Sramana Mitra: What kinds of ventures do you think you add the most value to and, hence, what are you looking to invest in?
Ashish Jain: We are a technology firm. We are lovers of technology. We invest in three broad descriptive areas. One is exceptional founders and companies related to the future of work.
As we know, the workforce is changing all the way from HR practices and coaching. We are investing a lot in the future of work. The second one is around industry 4.0. That’s a white space. Industrial IoT is part of it. Also, supply chain, logistics, digitization, automation.
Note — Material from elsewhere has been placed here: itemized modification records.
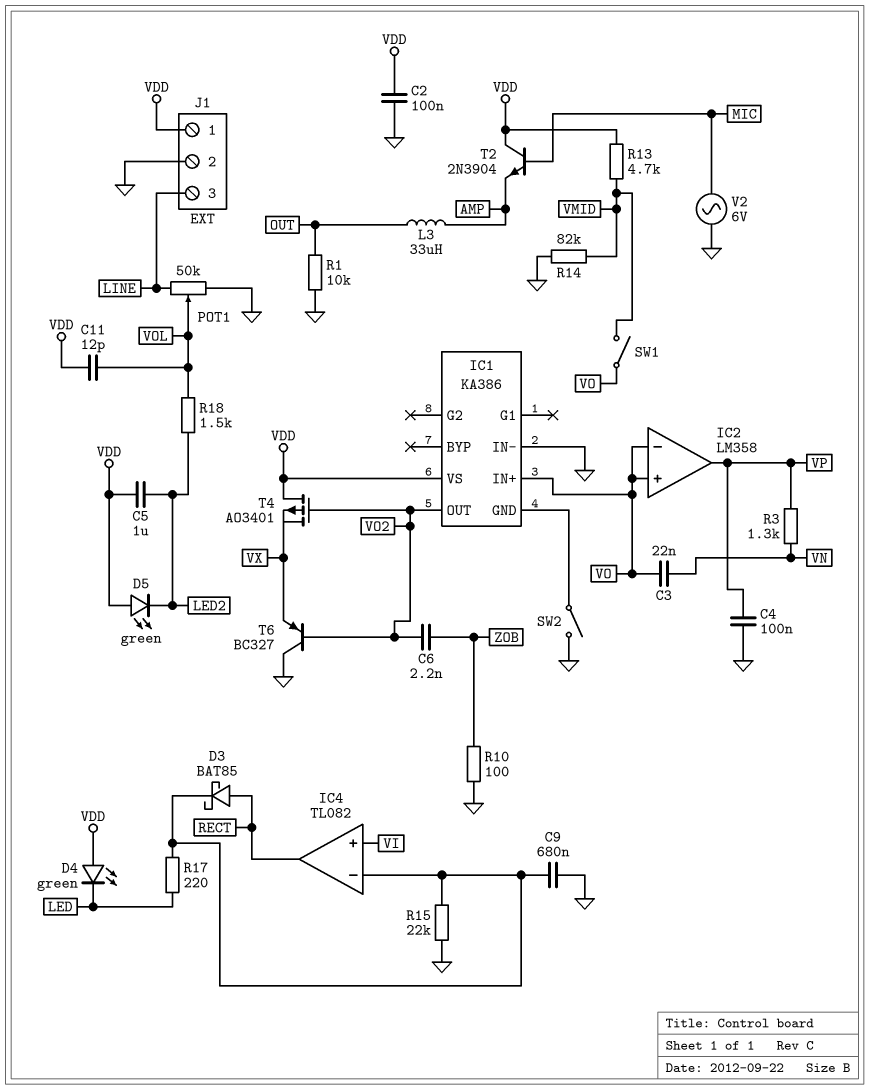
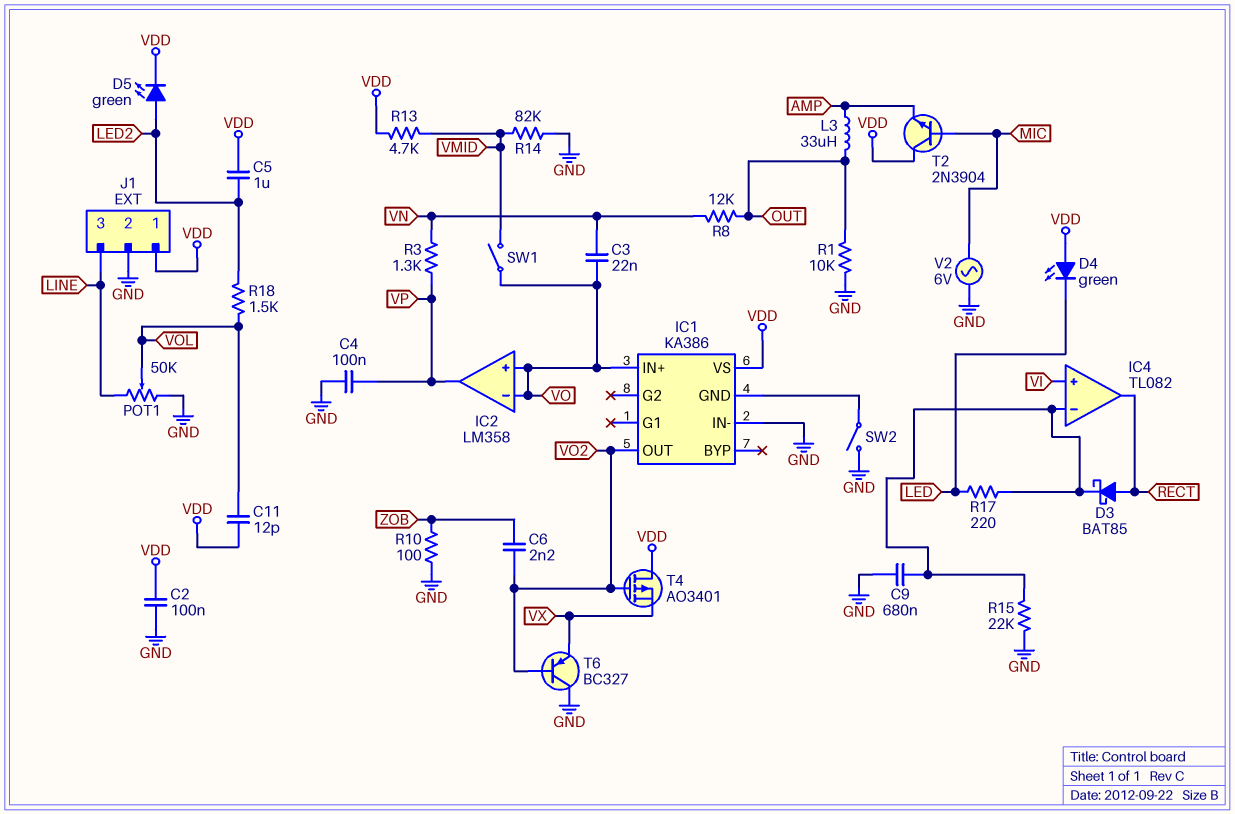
D5: LED green (A VDD, K LED2) -> LED green (A LED2, K VDD)
R8: none -> 12k (OUT, VN)

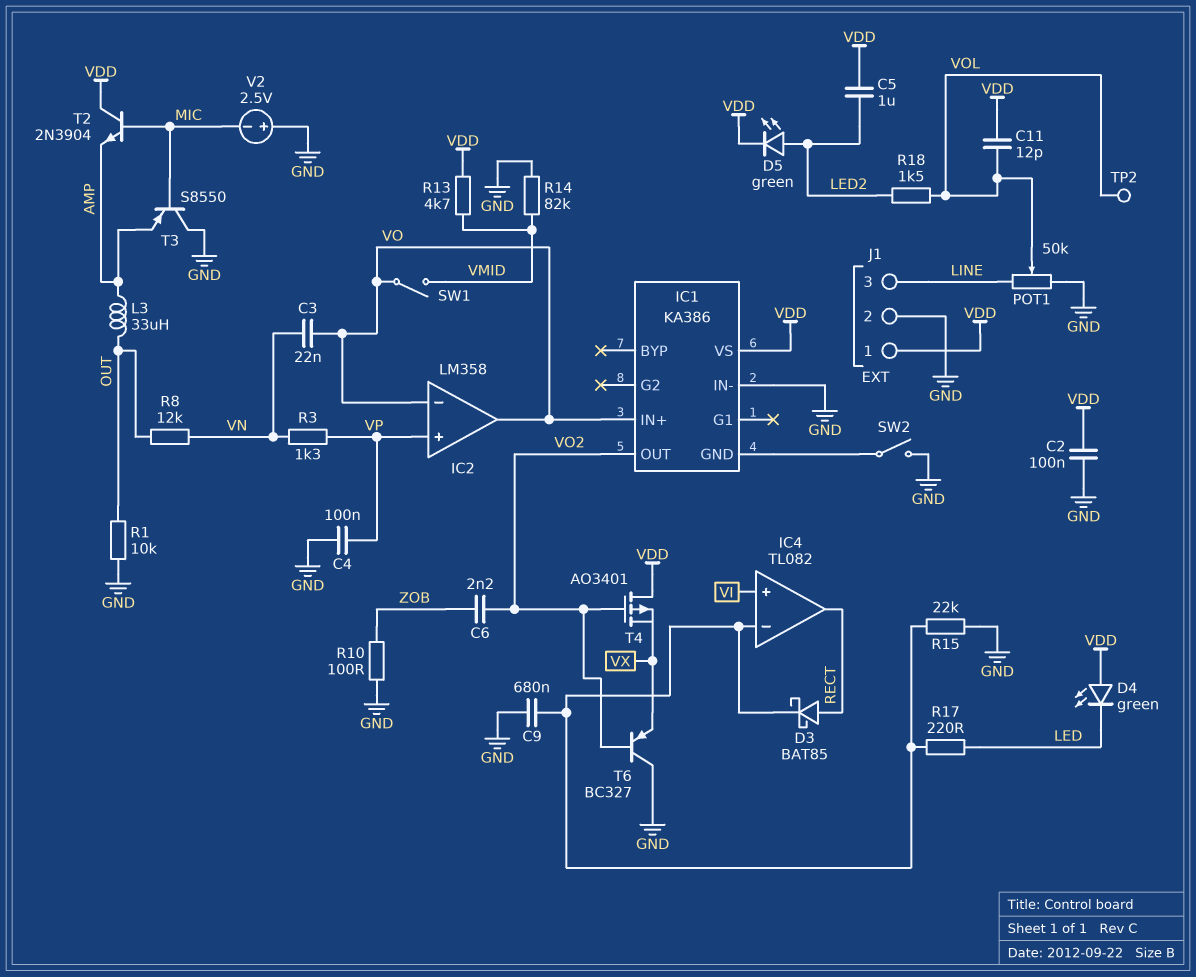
IC2 pin in+: VO -> VP
IC2 pin out: VP -> VO
T3: none -> PNP S8550 (B MIC, C GND, E AMP)
TP2: none -> test point (VOL)
V2: AC 6V (GND, MIC) -> 2.5V (plus GND, minus MIC)

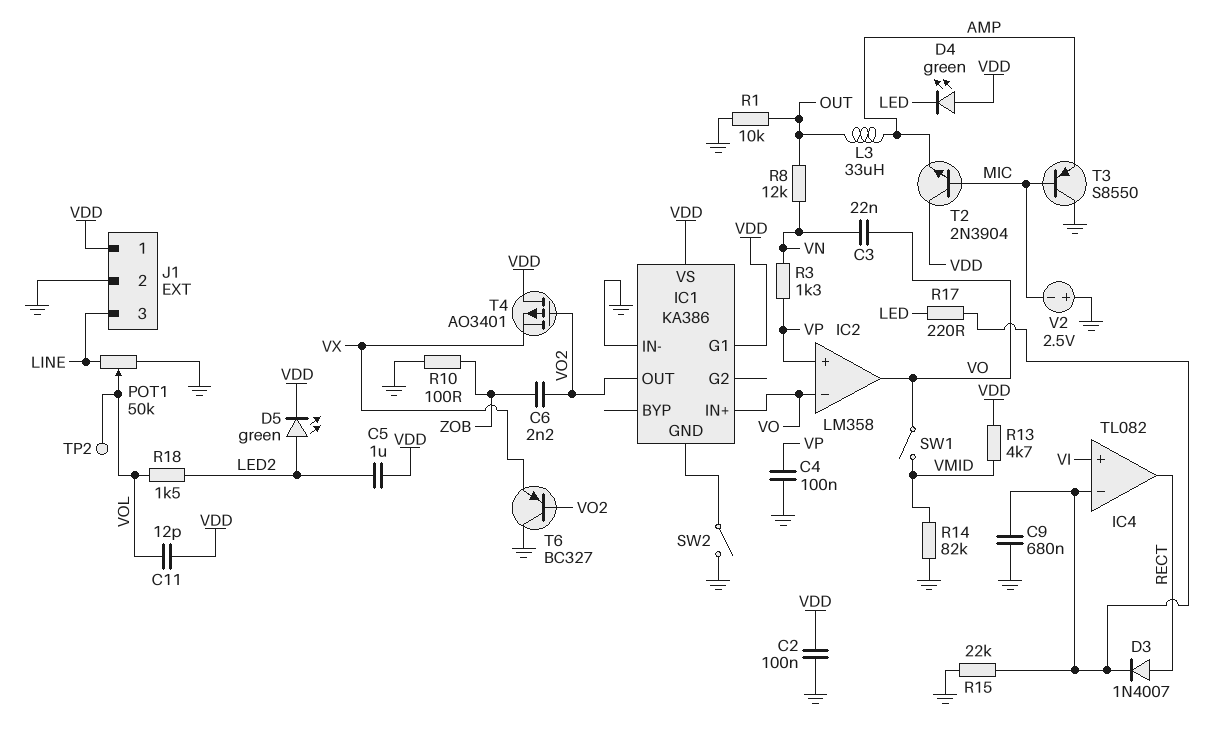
D3: schottky BAT85 (A RECT, K IC4/in-) -> diode 1N4007 (A RECT, K IC4/in-)
IC1 pin G1: none -> VDD

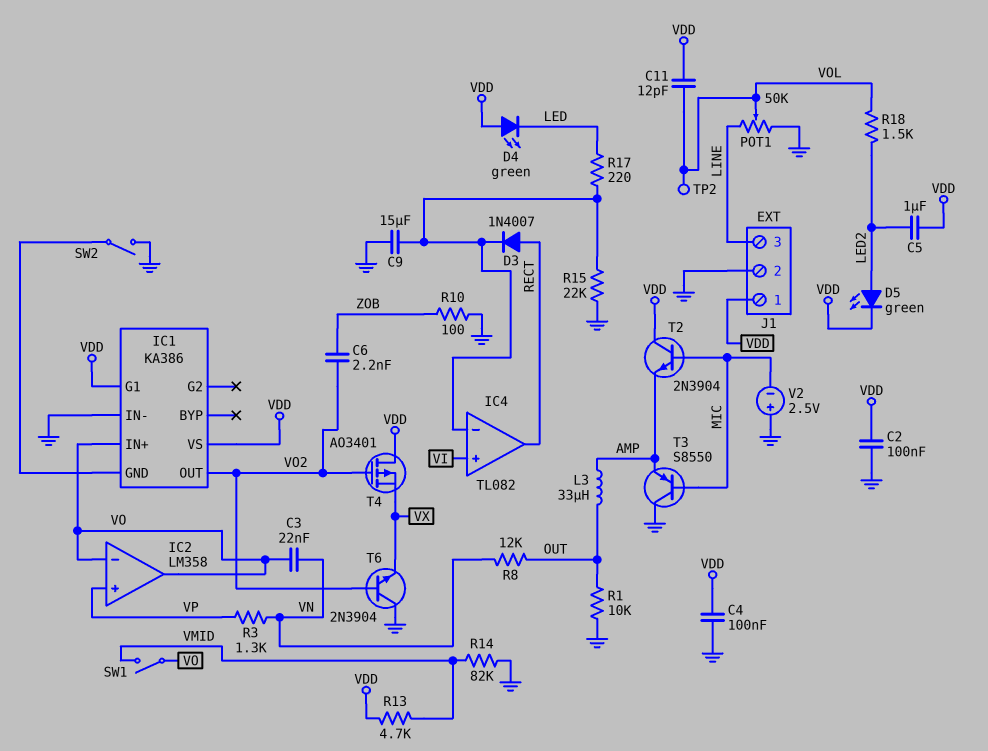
C4: 100nF (GND, VP) -> 100nF (GND, VDD)
C9: 680nF (GND, IC4/in-) -> 15uF (GND, IC4/in-)
T6: PNP BC327 (B VO2, C GND, E VX) -> NPN 2N3904 (B VO2, C GND, E VX)

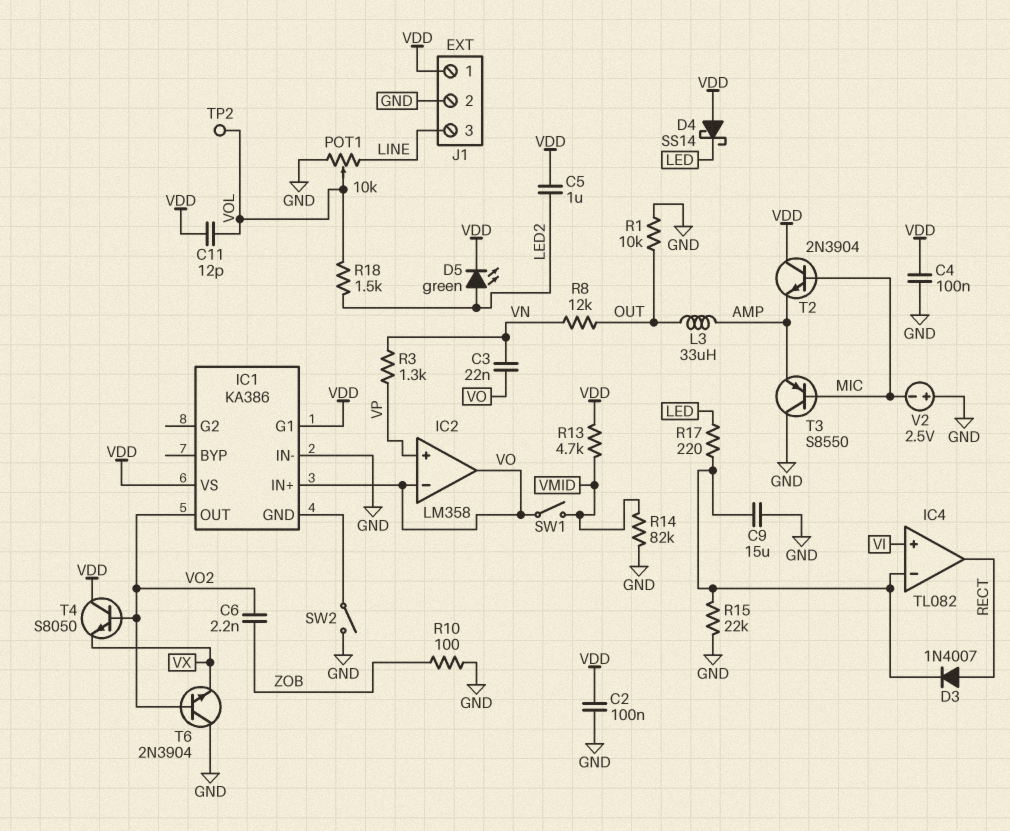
D4: LED green (A VDD, K LED) -> schottky SS14 (A VDD, K LED)
POT1: 50k (GND, LINE, wiper VOL) -> 10k (GND, LINE, wiper VOL)
T4: PMOS AO3401 (G VO2, D VDD, S VX) -> NPN S8050 (B VO2, C VDD, E VX)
The third one is AI-enabled enterprises. All the way from automating workflows, personalization, to improving experience. These are the three broad areas. We are really vertical agnostic but we don’t go to verticals we don’t understand.
Sramana Mitra: Talk about a few of your investments. Maybe do a couple of case studies. Specifically what I’m looking to do is have you talk about the investments and specifically when you encountered them, what did they have? What was it about these companies that attracted you to pull the trigger?
Ashish Jain: I’ll go over our three recent investments. The first one is Soar. That’s part of our future of work. The company provides AI-enabled coaching and mentoring. The work the company is doing is based on very foundational and fundamental work which happened in organizational psychology based on finding individual strengths and trying to complement a program.
The founder is a repeat entrepreneur. He was the founder of Familylinks. Now he’s building a world-class team of advisors to allow people to assess their strengths and then using AI and content to provide them with 24/7 learning environment. We try to get ahead of the deal flow.
The founder Paul connected to our LP network with us. He wanted to build a very special company with a very special capital structure. We were very flexible about that. That’s one of the reasons why we could connect with Paul.
Sramana Mitra: What is special about the capital structure?
Ashish Jain: There is a trend towards bigger and bigger funds. Paul was very concerned about protecting early investors. We believe in him. He created class structures that we were very comfortable with. We believe in the team. We are very happy with the kind of class structures he created.
Sramana Mitra: In this case, did this come with a half a million dollar revenue that you looked for?
Ashish Jain: I don’t know the exact number, but they had a lot of traction. They are continuing to work with some of the largest training and coaching platform services companies.
Sramana Mitra: What is the trend that you’re seeing? In this case, you have a serial entrepreneur who has had two exits. Presumably, he has money. Is this founder bootstrapping with his own money to that extent and then raising money?
Ashish Jain: Paul bootstrapped quite a bit. He was looking for like-minded investors. We see tremendous value as the workforce gets more diverse and more geographically distributed, and the human resource practices really adapt to cater to such a workforce.
Sramana Mitra: Where is the company based?
Ashish Jain: Most of the key employees are based out of Utah.
Sramana Mitra: Utah is producing a lot of very good companies. Utah has an excellent culture of bootstrapping. We have seen a lot of successes out of Utah.
Ashish Jain: We are seeing exactly the same thing.
Sramana Mitra: That’s a good thing. Silicon Valley has become so expensive. You can’t really hire a lot of people in Silicon Valley anymore.